Hormis la censure de ces dispositions, les neufs sages ont donc validé l’essentiel de la réforme, dont notamment le relèvement de l’âge légal de départ de 62 à 64 ans d’ici 2030, mais également l’allongement de la durée de cotisation pour une retraite à taux plein de 42 à 43 ans d’ici 2027 (la réforme Touraine prévoyait d’atteindre les 43 anuités en 2035), ainsi que la suppression des principaux régimes spéciaux comme ceux de la RATP, de EDF, Engie, et de la Banque de France pour les employés rejoignant ces entités après le 1er septembre 2023. D’autres mesures plus consensuelles telles que la revalorisation des petites pensions des actuels et futurs, la refonte des carrières longues qui pourront désormais partir entre 58 et 63 ans, ou encore le fonds d’investissement pour les métiers pénibles.

 

Une promulgation en catimini ?

La loi validée par le conseil constitutionnel, le président de la République disposait de deux options, promulguer la loi amputée des dispositions censurées ou renvoyer le texte pour une nouvelle délibération incluant des ajustements à la suite de la censure si nécessaire. Si le chef de l’État avait fait part de son intention de promulguer la loi (rapidement), les oppositions ne s’attendaient probablement pas à la voir figurer au Journal Officiel dès ce vendredi au petit matin. La promulgation de la loi était intervenue la veille, le 14 avril, comme l’indique la date figurant sur le document, rendu public par sa publication dans la nuit, entre 2h et 7h du matin, comme à l’accoutumé. Non, le président n’a donc pas promulgué la loi en pleine nuit.

 

Mais alors, que penser de cette décision ?

N’en déplaise à ses détracteurs, le Conseil constitutionnel s’est comporté comme un véritable juge constitutionnel. Habitué des critiques, il était jadis dépeint comme le chien de garde de l’exécutif.
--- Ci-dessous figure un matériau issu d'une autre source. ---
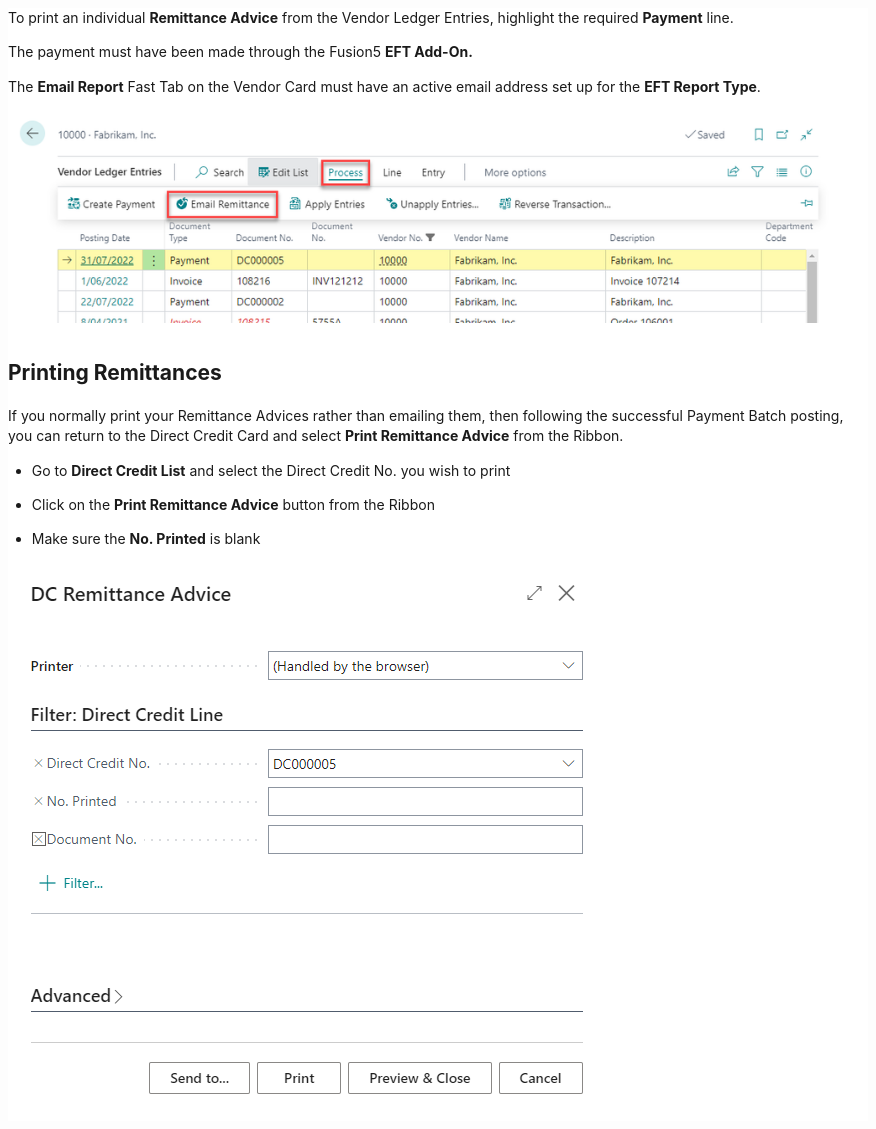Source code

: To print an individual **Remittance Advice** from the Vendor Ledger
Entries, highlight the required **Payment** line.

The payment must have been made through the Fusion5 **EFT Add-On.**

The **Email Report** Fast Tab on the Vendor Card must have an active
email address set up for the **EFT Report Type**.

![image34.png](img/image34-a6e8195b-9526-49f6-afb5-c257c819de1a.png)

Printing Remittances
--------------------

If you normally print your Remittance Advices rather than emailing them,
then following the successful Payment Batch posting, you can return to
the Direct Credit Card and select **Print Remittance Advice** from the
Ribbon.

-   Go to **Direct Credit List** and select the Direct Credit No. you
    wish to print

-   Click on the **Print Remittance Advice** button from the Ribbon

-   Make sure the **No. Printed** is blank

![image35.png](img/image35-4bab910b-22cd-4d8d-af2f-34938b52a62f.png)
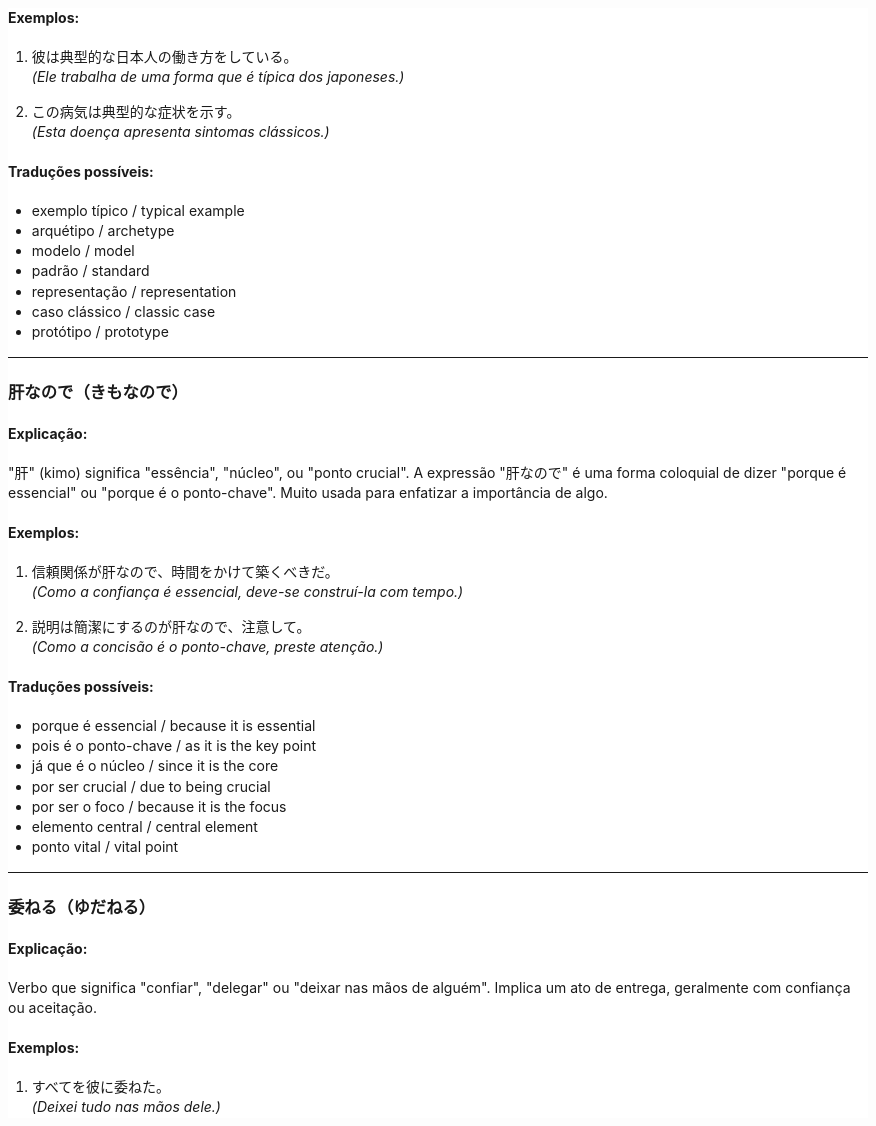 #### Exemplos:
1. 彼は典型的な日本人の働き方をしている。  
   _(Ele trabalha de uma forma que é típica dos japoneses.)_

2. この病気は典型的な症状を示す。  
   _(Esta doença apresenta sintomas clássicos.)_

#### Traduções possíveis:
- exemplo típico / typical example  
- arquétipo / archetype  
- modelo / model  
- padrão / standard  
- representação / representation  
- caso clássico / classic case  
- protótipo / prototype

---

### 肝なので（きもなので）

#### Explicação:
"肝" (kimo) significa "essência", "núcleo", ou "ponto crucial". A expressão "肝なので" é uma forma coloquial de dizer "porque é essencial" ou "porque é o ponto-chave". Muito usada para enfatizar a importância de algo.

#### Exemplos:
1. 信頼関係が肝なので、時間をかけて築くべきだ。  
   _(Como a confiança é essencial, deve-se construí-la com tempo.)_

2. 説明は簡潔にするのが肝なので、注意して。  
   _(Como a concisão é o ponto-chave, preste atenção.)_

#### Traduções possíveis:
- porque é essencial / because it is essential  
- pois é o ponto-chave / as it is the key point  
- já que é o núcleo / since it is the core  
- por ser crucial / due to being crucial  
- por ser o foco / because it is the focus  
- elemento central / central element  
- ponto vital / vital point

---

### 委ねる（ゆだねる）

#### Explicação:
Verbo que significa "confiar", "delegar" ou "deixar nas mãos de alguém". Implica um ato de entrega, geralmente com confiança ou aceitação.

#### Exemplos:
1. すべてを彼に委ねた。  
   _(Deixei tudo nas mãos dele.)_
Décrié pour ses interprétations extensives et accusé de prendre des « décisions politiques », le voilà désormais conspué pour avoir strictement exercé son rôle.
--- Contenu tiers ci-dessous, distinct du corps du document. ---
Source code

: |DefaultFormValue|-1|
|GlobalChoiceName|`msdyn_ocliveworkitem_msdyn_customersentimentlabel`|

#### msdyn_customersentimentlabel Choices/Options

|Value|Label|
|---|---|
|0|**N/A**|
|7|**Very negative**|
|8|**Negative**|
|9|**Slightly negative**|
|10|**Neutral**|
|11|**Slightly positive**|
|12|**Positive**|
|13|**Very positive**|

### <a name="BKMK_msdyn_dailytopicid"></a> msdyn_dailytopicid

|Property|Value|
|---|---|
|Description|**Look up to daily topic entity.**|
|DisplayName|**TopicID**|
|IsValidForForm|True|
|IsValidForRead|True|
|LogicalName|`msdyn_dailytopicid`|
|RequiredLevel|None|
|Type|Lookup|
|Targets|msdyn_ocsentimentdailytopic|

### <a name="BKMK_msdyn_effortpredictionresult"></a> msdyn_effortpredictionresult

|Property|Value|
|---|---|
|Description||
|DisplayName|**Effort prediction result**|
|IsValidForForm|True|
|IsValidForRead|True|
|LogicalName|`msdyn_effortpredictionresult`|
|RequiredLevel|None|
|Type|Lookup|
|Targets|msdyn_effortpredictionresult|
En parallèle de cette décision, c’est bien l’exécutif qui a dû se muer en « chien de garde » du Conseil la constitutionnel, tant cette réforme a électrisé le climat social. Si la photo d’une marée de gendarmes mobile, protégeant le Palais-Royal – en particulier son entrée rue de Montpensier – d’une adaptation française de l’assaut du Capitole (dans le pire des cas), a pu choquer des âmes, c’est bien à tort. Voir des gendarmes protéger une institution de la République (qui plus est une juridiction) contre une quelconque menace, c’est bien une évidence, c’est entre autres la raison d’être de la garde Républicaine. Ce qui est cependant inquiétant, et devrait bien davantage agiter les esprits, c’est l’ampleur et la nécessité d’un tel dispositif pour protéger l’un des garants de notre État de droit. 

Si la réforme a pu être perçue comme violente car mal expliquée, mal comprise, mal débattue, c’est une chose. Elle a en effet pu constituer une manifestation d’un haut degré de présidentialisation, ou plutôt d’un haut degré de rationalisation parlementaire, de notre système politique, par la combinaison inhabituelle de plusieurs outils en faveur de l’exécutif. Mais cela ne sonne pas pour autant le glas notre système, un certain nombre de réformes sont souhaitables, notamment pour équilibrer le rapport de force entre le pouvoir législatif et le pouvoir exécutif, dans la continuité des mécanismes institués par la révision constitutionnelle de 2008. De la clarté et de la mesure, c’est ce manque à notre époque, c’est ce qui doit guider l’action des pouvoirs publics pour sortir de cette crise.